— Document passage —

★ ★ ★ ★

Google Wave Robots
Google Wave Robots
An interesting part of the Google Wave one and a half hour demo video was the various robots that were used throughout the demo.
Google Wave Translator Robot: Rosie
I think the most interesting one was the translator robot named Rosie. Rosie will translate up to 40 languages.
With concurrent live conversations, anyone can use their own native language while participating in the wave and as they write, Rosie will translate it into the language that you tell it you want to read.
So while you are writing in English, your colleague in France is reading your conversation in French. As he types his reply in French, you are reading it in English.
This has enormous potential for speeding up international business communications.
Robots and gadgets are both extensions that third party developers can write. The main difference is that a gadget is dropped into a wave and a robot is a participant and can perform any of the functions that any other participant can.

★ ★ ★ ★

— Your tasks —
1 - According to the Google Wave robots passage, how many languages will Rosie translate?
2 - Output the part of the Google Wave robots passage from "So while you" up to and including "other participant can.".
The entries have no connection to the Google Wave robots passage and stand as separate material.

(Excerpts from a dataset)
★ ★ ★ ★

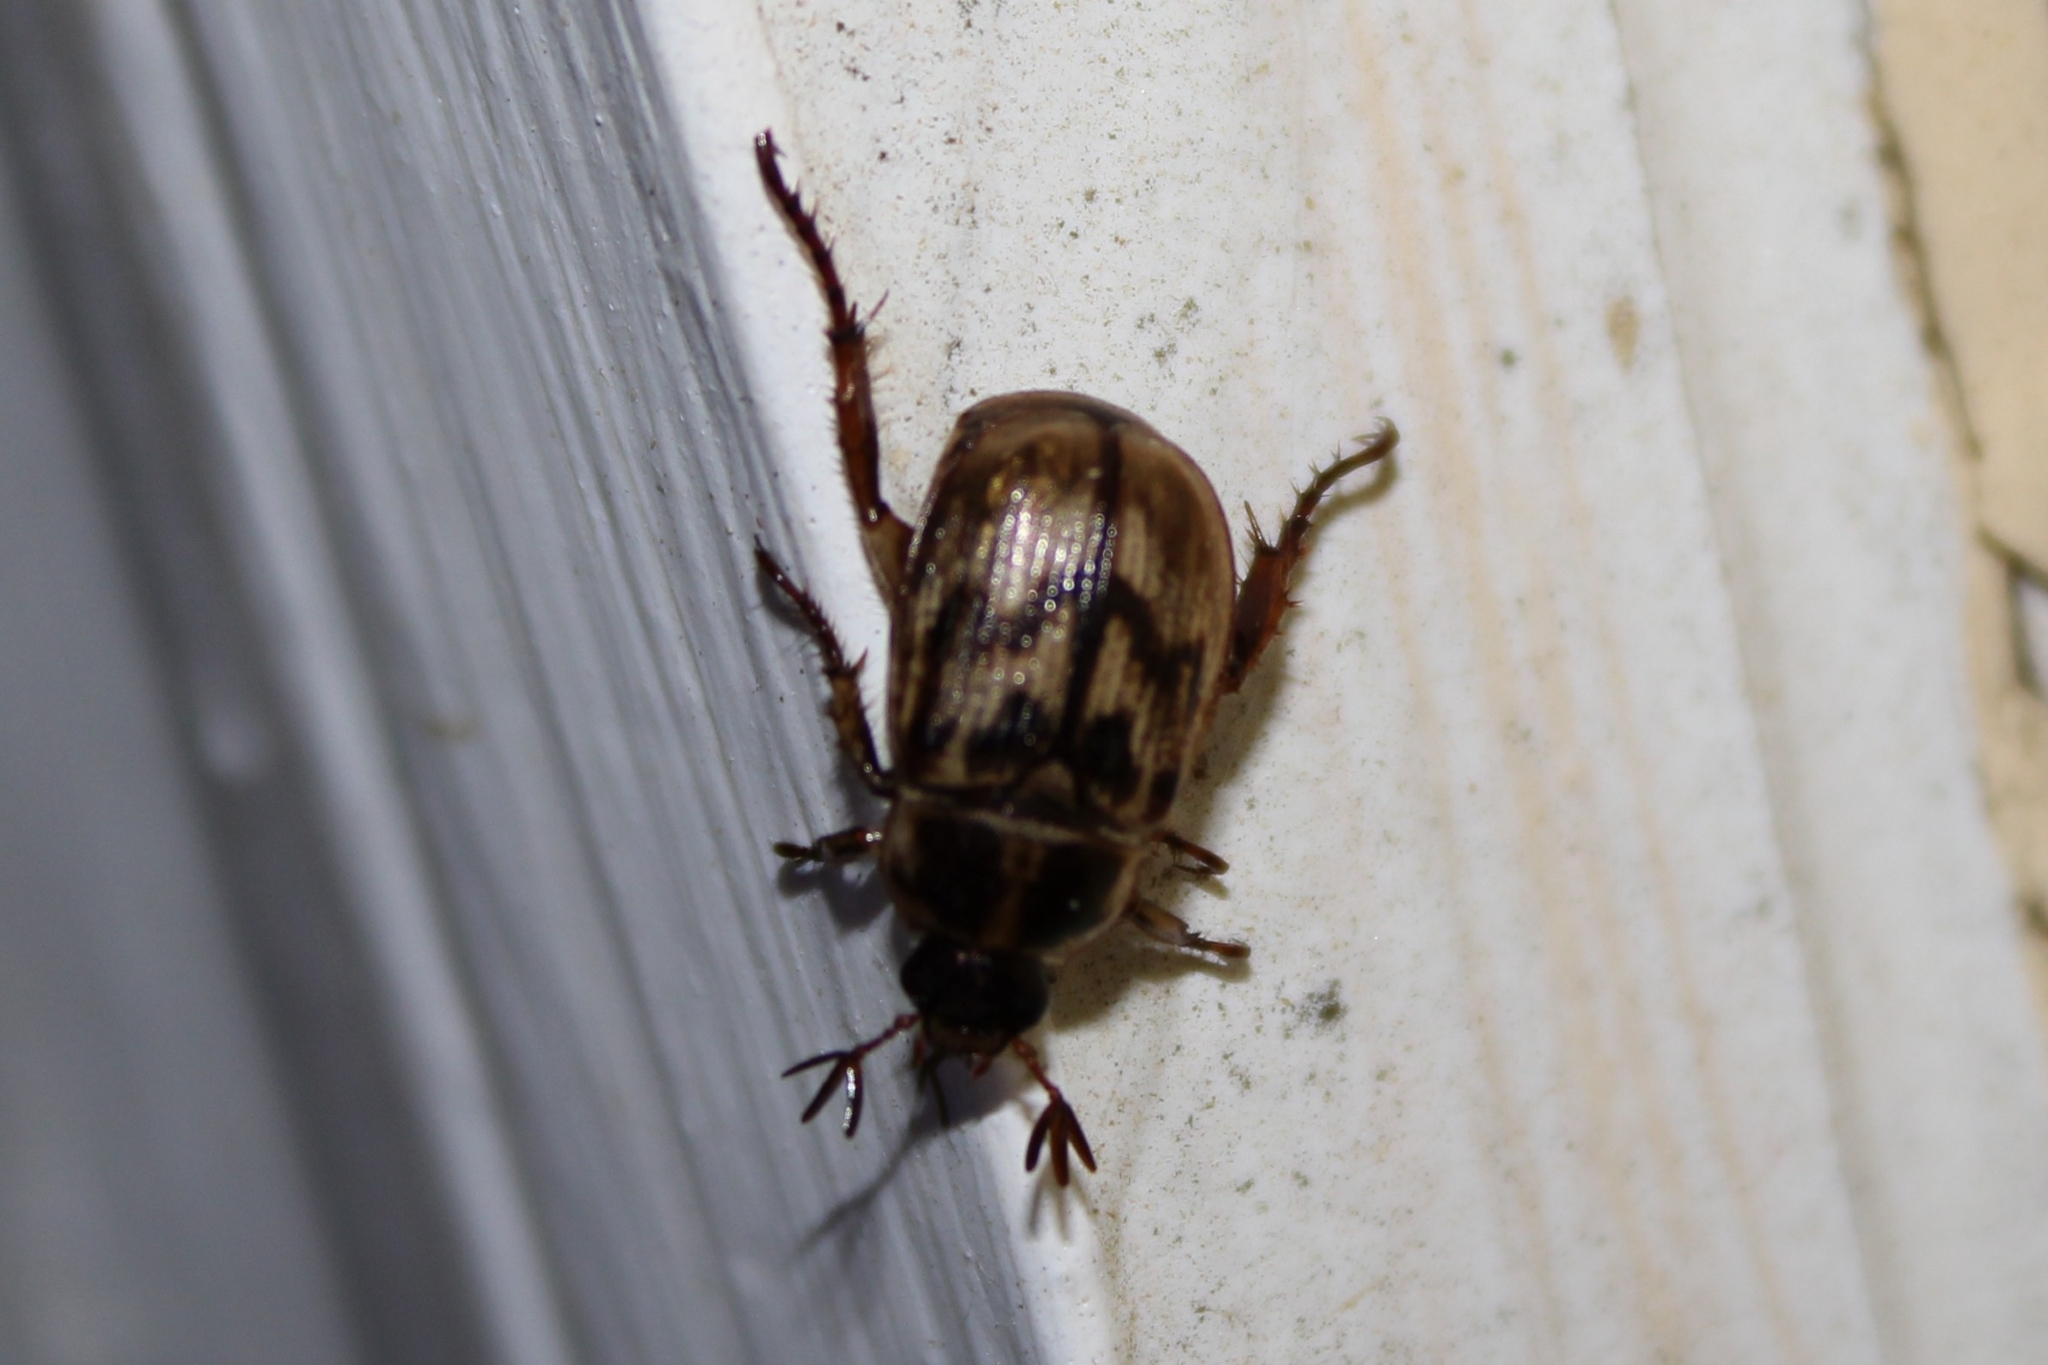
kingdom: Animalia
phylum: Arthropoda
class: Insecta
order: Coleoptera
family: Scarabaeidae
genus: Exomala
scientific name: Exomala orientalis
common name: Oriental beetle
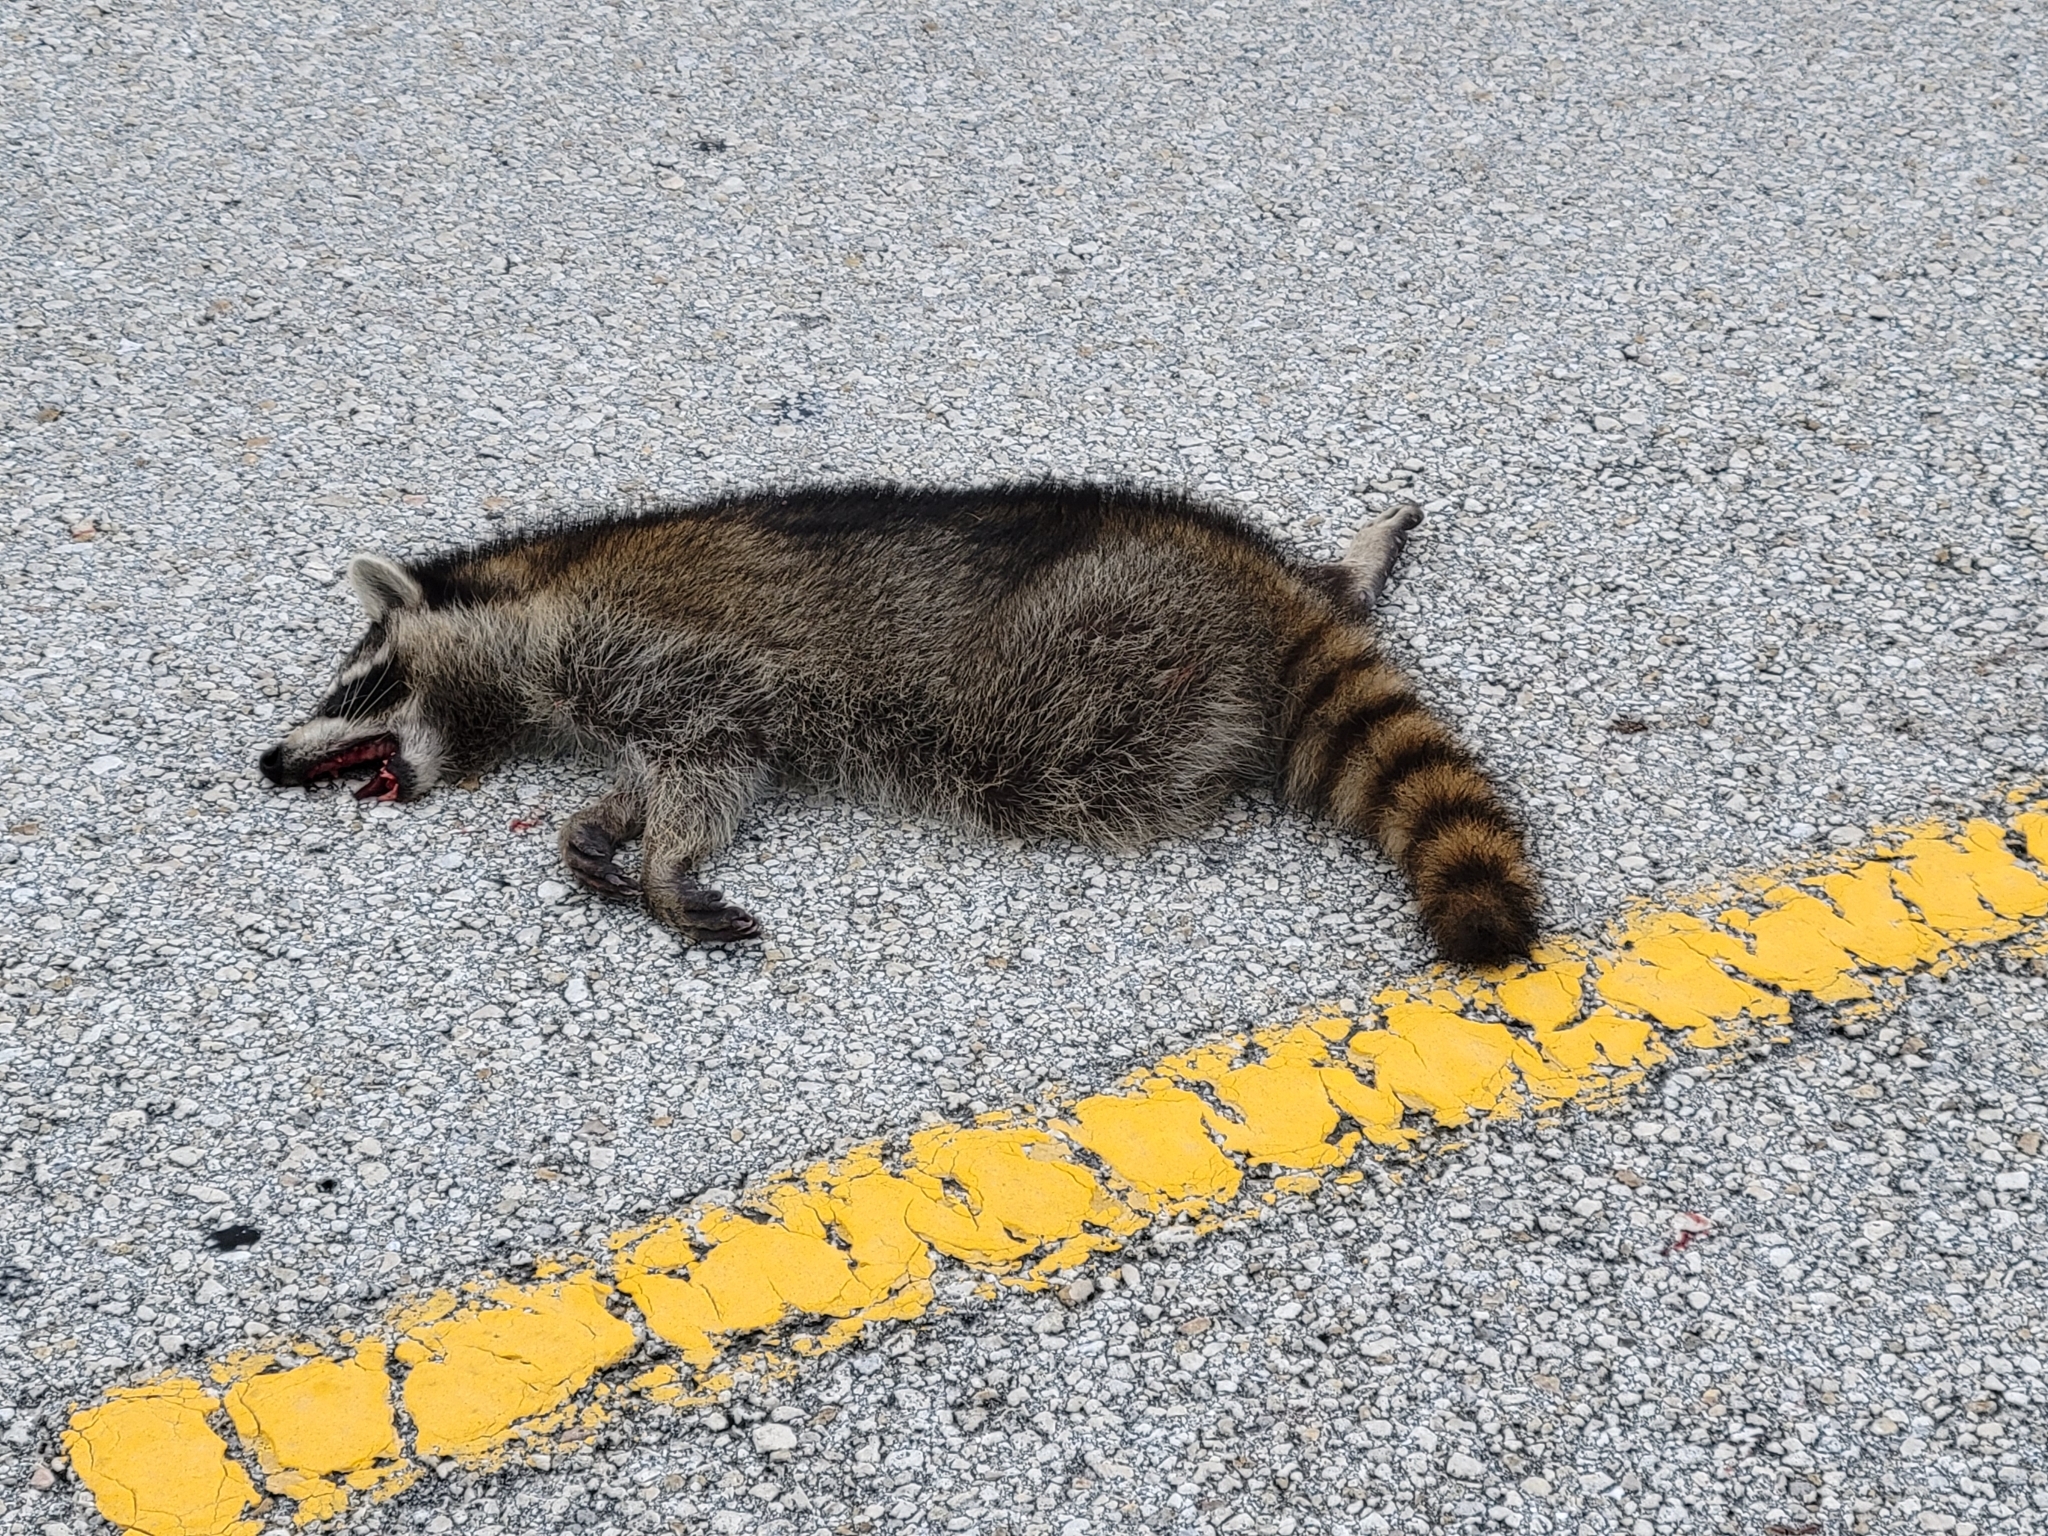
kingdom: Animalia
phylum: Chordata
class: Mammalia
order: Carnivora
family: Procyonidae
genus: Procyon
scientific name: Procyon lotor
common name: Raccoon
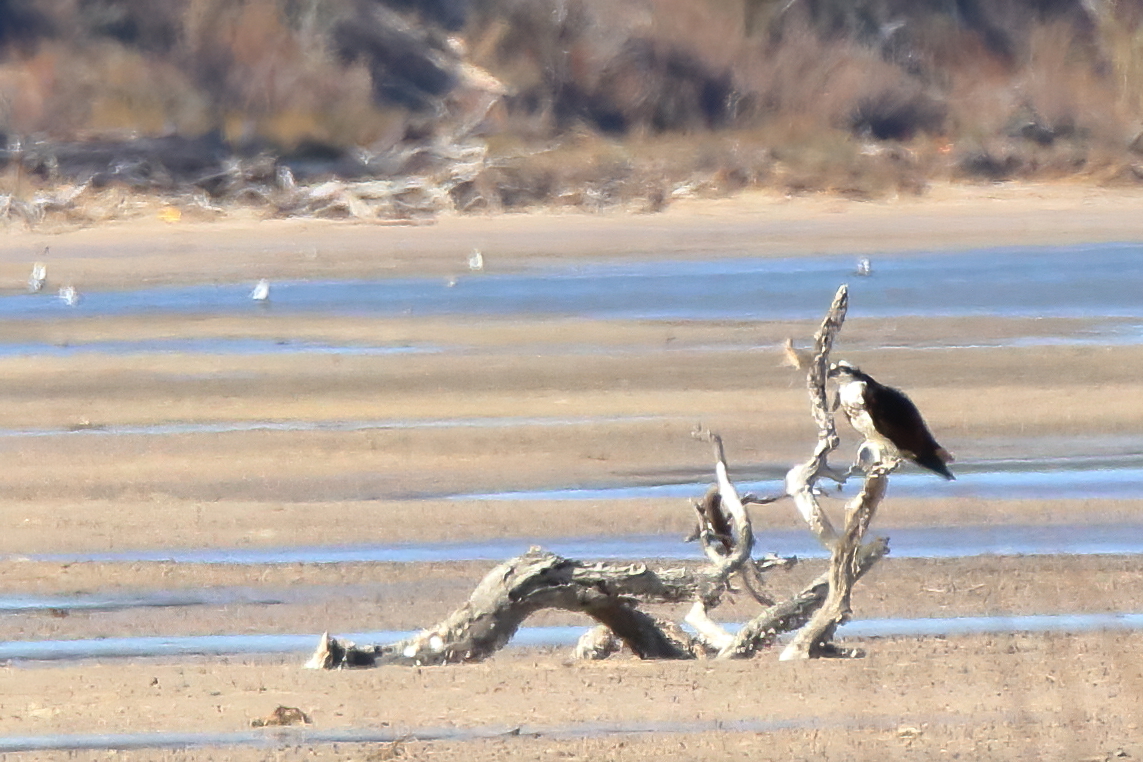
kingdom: Animalia
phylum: Chordata
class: Aves
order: Accipitriformes
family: Pandionidae
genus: Pandion
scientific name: Pandion haliaetus
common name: Osprey
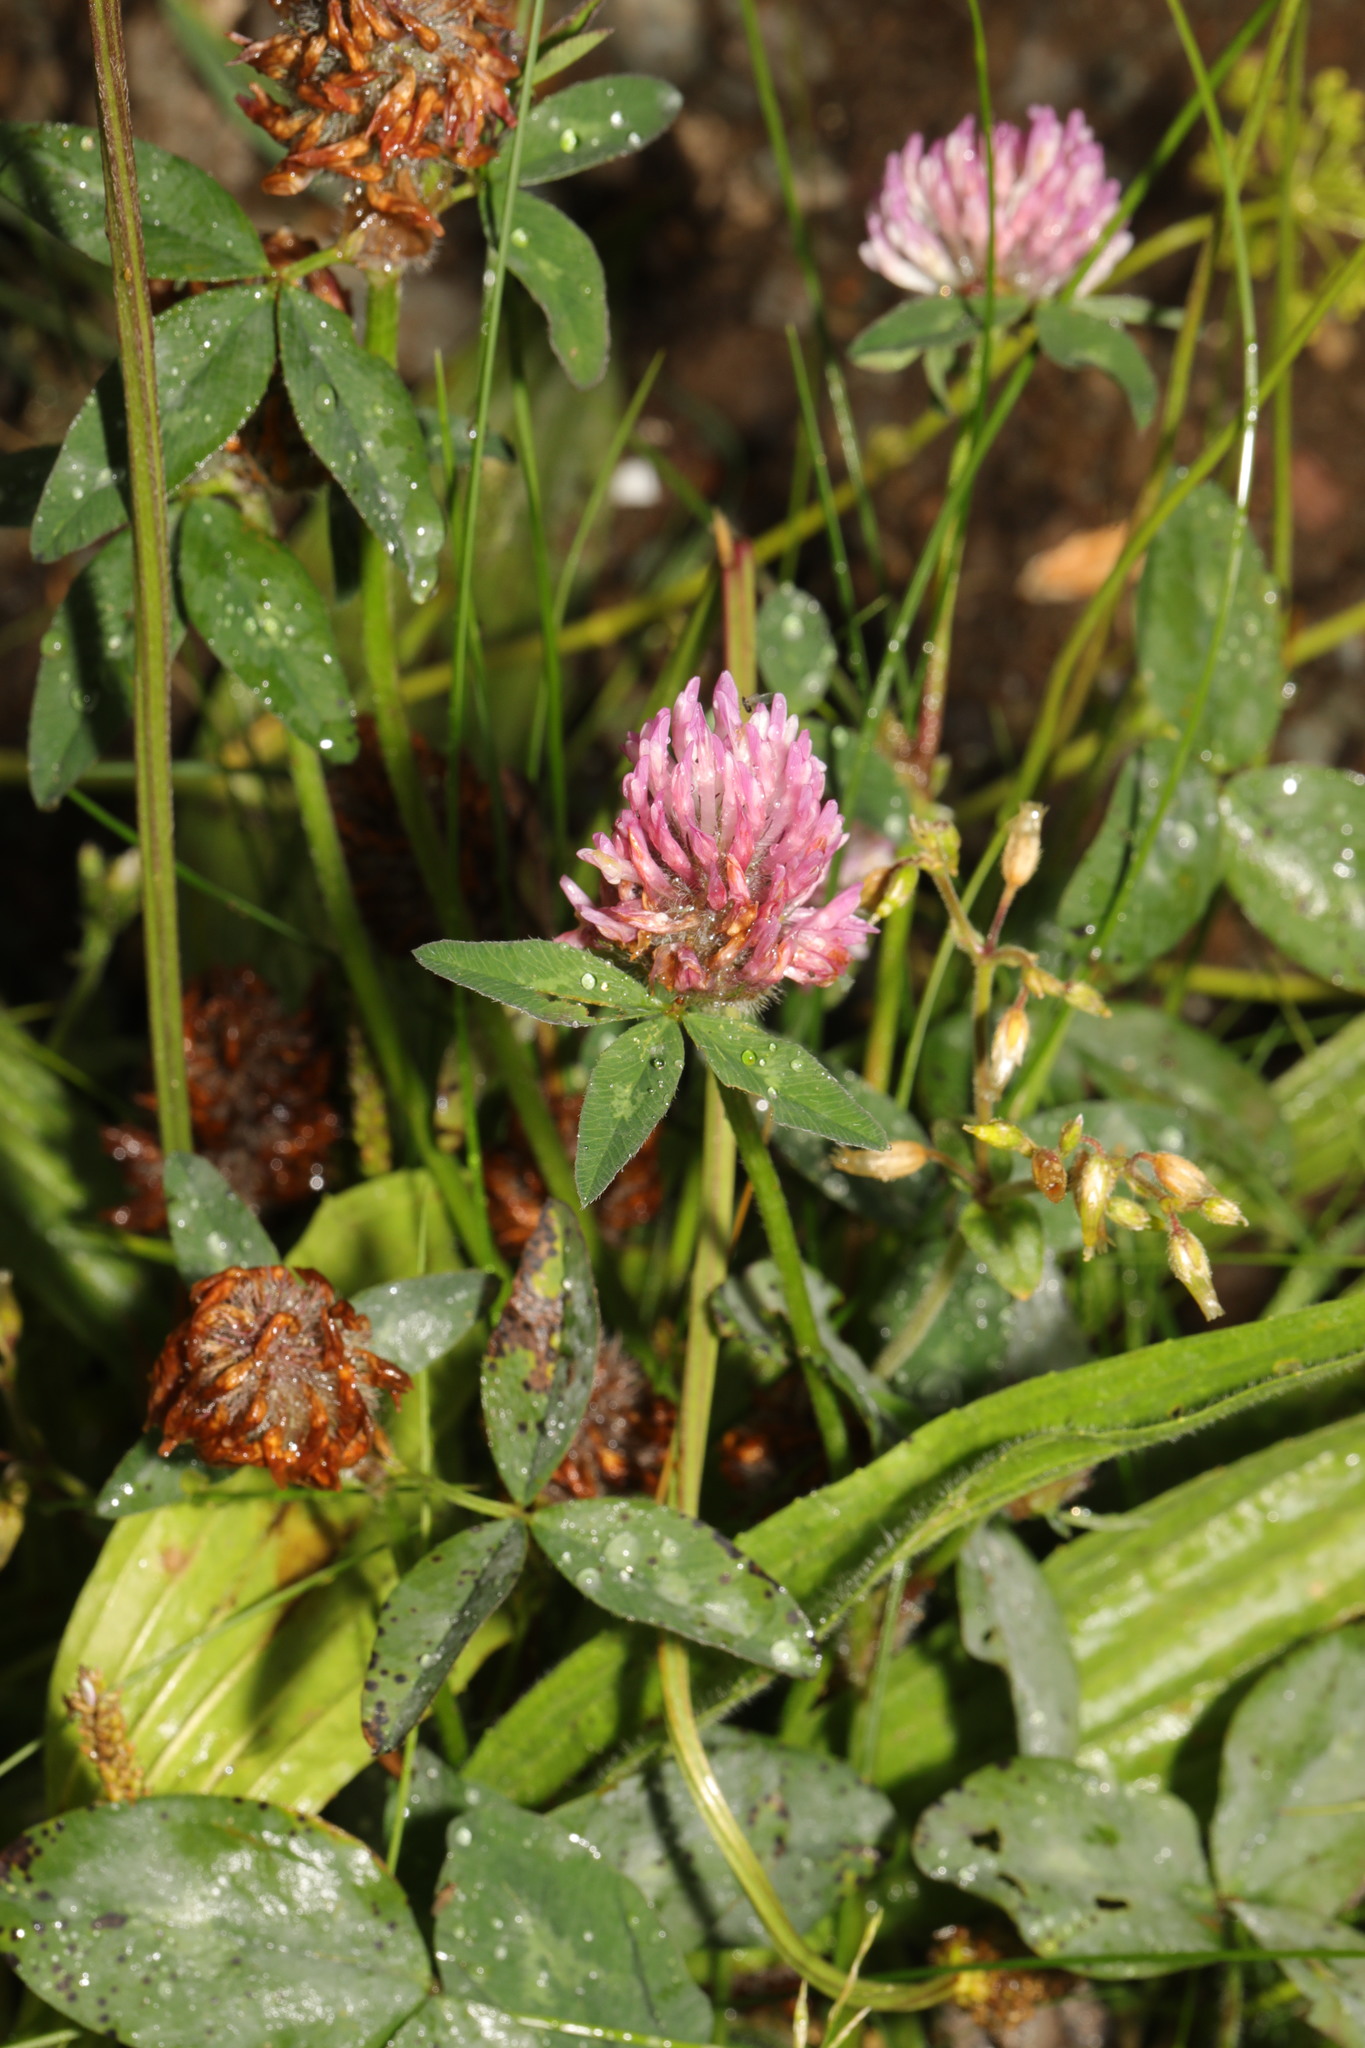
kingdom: Plantae
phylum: Tracheophyta
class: Magnoliopsida
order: Fabales
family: Fabaceae
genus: Trifolium
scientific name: Trifolium pratense
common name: Red clover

★ ★ ★ ★

— Expected results —
1 - Up to 40 languages.

2 -
So while you are writing in English, your colleague in France is reading your conversation in French. As he types his reply in French, you are reading it in English.
This has enormous potential for speeding up international business communications.
Robots and gadgets are both extensions that third party developers can write. The main difference is that a gadget is dropped into a wave and a robot is a participant and can perform any of the functions that any other participant can.